_Task details_: Revise the records below so that every instance of "Main" becomes "Driver", with all other text unchanged. Omit the pictures from your answer.

_The data_:
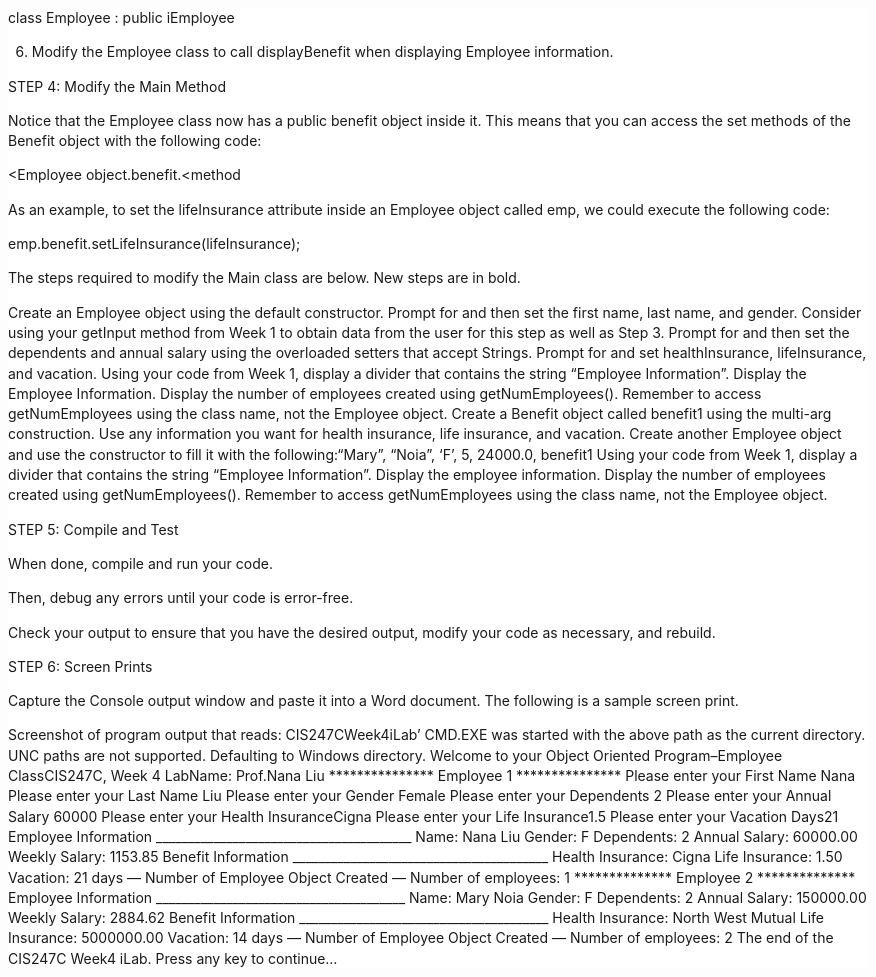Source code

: class Employee : public iEmployee

6.  Modify the Employee class to call displayBenefit when displaying Employee information.

STEP 4: Modify the Main Method

Notice that the Employee class now has a public benefit object inside it. This means that you can access the set methods of the Benefit object with the following code:

&lt;Employee object.benefit.&lt;method

As an example, to set the lifeInsurance attribute inside an Employee object called emp, we could execute the following code:

emp.benefit.setLifeInsurance(lifeInsurance);

The steps required to modify the Main class are below. New steps are in bold.

Create an Employee object using the default constructor. Prompt for and then set the first name, last name, and gender. Consider using your getInput method from Week 1 to obtain data from the user for this step as well as Step 3. Prompt for and then set the dependents and annual salary using the overloaded setters that accept Strings. Prompt for and set healthInsurance, lifeInsurance, and vacation. Using your code from Week 1, display a divider that contains the string “Employee Information”. Display the Employee Information. Display the number of employees created using getNumEmployees(). Remember to access getNumEmployees using the class name, not the Employee object. Create a Benefit object called benefit1 using the multi-arg construction. Use any information you want for health insurance, life insurance, and vacation. Create another Employee object and use the constructor to fill it with the following:“Mary”, “Noia”, ‘F’, 5, 24000.0, benefit1 Using your code from Week 1, display a divider that contains the string “Employee Information”. Display the employee information. Display the number of employees created using getNumEmployees(). Remember to access getNumEmployees using the class name, not the Employee object.

STEP 5: Compile and Test

When done, compile and run your code.

Then, debug any errors until your code is error-free.

Check your output to ensure that you have the desired output, modify your code as necessary, and rebuild.

STEP 6: Screen Prints

Capture the Console output window and paste it into a Word document. The following is a sample screen print.

Screenshot of program output that reads: CIS247CWeek4iLab’ CMD.EXE was started with the above path as the current directory. UNC paths are not supported. Defaulting to Windows directory. Welcome to your Object Oriented Program–Employee ClassCIS247C, Week 4 LabName: Prof.Nana Liu *************** Employee 1 *************** Please enter your First Name Nana Please enter your Last Name Liu Please enter your Gender Female Please enter your Dependents 2 Please enter your Annual Salary 60000 Please enter your Health InsuranceCigna Please enter your Life Insurance1.5 Please enter your Vacation Days21 Employee Information ________________________________________ Name: Nana Liu Gender: F Dependents: 2 Annual Salary: 60000.00 Weekly Salary: 1153.85 Benefit Information ________________________________________ Health Insurance: Cigna Life Insurance: 1.50 Vacation: 21 days — Number of Employee Object Created — Number of employees: 1 ************** Employee 2 ************** Employee Information _______________________________________ Name: Mary Noia Gender: F Dependents: 2 Annual Salary: 150000.00 Weekly Salary: 2884.62 Benefit Information _______________________________________ Health Insurance: North West Mutual Life Insurance: 5000000.00 Vacation: 14 days — Number of Employee Object Created — Number of employees: 2 The end of the CIS247C Week4 iLab. Press any key to continue…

_Expected answer_:
Source code

: class Employee : public iEmployee

6.  Modify the Employee class to call displayBenefit when displaying Employee information.

STEP 4: Modify the Driver Method

Notice that the Employee class now has a public benefit object inside it. This means that you can access the set methods of the Benefit object with the following code:

&lt;Employee object.benefit.&lt;method

As an example, to set the lifeInsurance attribute inside an Employee object called emp, we could execute the following code:

emp.benefit.setLifeInsurance(lifeInsurance);

The steps required to modify the Driver class are below. New steps are in bold.

Create an Employee object using the default constructor. Prompt for and then set the first name, last name, and gender. Consider using your getInput method from Week 1 to obtain data from the user for this step as well as Step 3. Prompt for and then set the dependents and annual salary using the overloaded setters that accept Strings. Prompt for and set healthInsurance, lifeInsurance, and vacation. Using your code from Week 1, display a divider that contains the string “Employee Information”. Display the Employee Information. Display the number of employees created using getNumEmployees(). Remember to access getNumEmployees using the class name, not the Employee object. Create a Benefit object called benefit1 using the multi-arg construction. Use any information you want for health insurance, life insurance, and vacation. Create another Employee object and use the constructor to fill it with the following:“Mary”, “Noia”, ‘F’, 5, 24000.0, benefit1 Using your code from Week 1, display a divider that contains the string “Employee Information”. Display the employee information. Display the number of employees created using getNumEmployees(). Remember to access getNumEmployees using the class name, not the Employee object.

STEP 5: Compile and Test

When done, compile and run your code.

Then, debug any errors until your code is error-free.

Check your output to ensure that you have the desired output, modify your code as necessary, and rebuild.

STEP 6: Screen Prints

Capture the Console output window and paste it into a Word document. The following is a sample screen print.

Screenshot of program output that reads: CIS247CWeek4iLab’ CMD.EXE was started with the above path as the current directory. UNC paths are not supported. Defaulting to Windows directory. Welcome to your Object Oriented Program–Employee ClassCIS247C, Week 4 LabName: Prof.Nana Liu *************** Employee 1 *************** Please enter your First Name Nana Please enter your Last Name Liu Please enter your Gender Female Please enter your Dependents 2 Please enter your Annual Salary 60000 Please enter your Health InsuranceCigna Please enter your Life Insurance1.5 Please enter your Vacation Days21 Employee Information ________________________________________ Name: Nana Liu Gender: F Dependents: 2 Annual Salary: 60000.00 Weekly Salary: 1153.85 Benefit Information ________________________________________ Health Insurance: Cigna Life Insurance: 1.50 Vacation: 21 days — Number of Employee Object Created — Number of employees: 1 ************** Employee 2 ************** Employee Information _______________________________________ Name: Mary Noia Gender: F Dependents: 2 Annual Salary: 150000.00 Weekly Salary: 2884.62 Benefit Information _______________________________________ Health Insurance: North West Mutual Life Insurance: 5000000.00 Vacation: 14 days — Number of Employee Object Created — Number of employees: 2 The end of the CIS247C Week4 iLab. Press any key to continue…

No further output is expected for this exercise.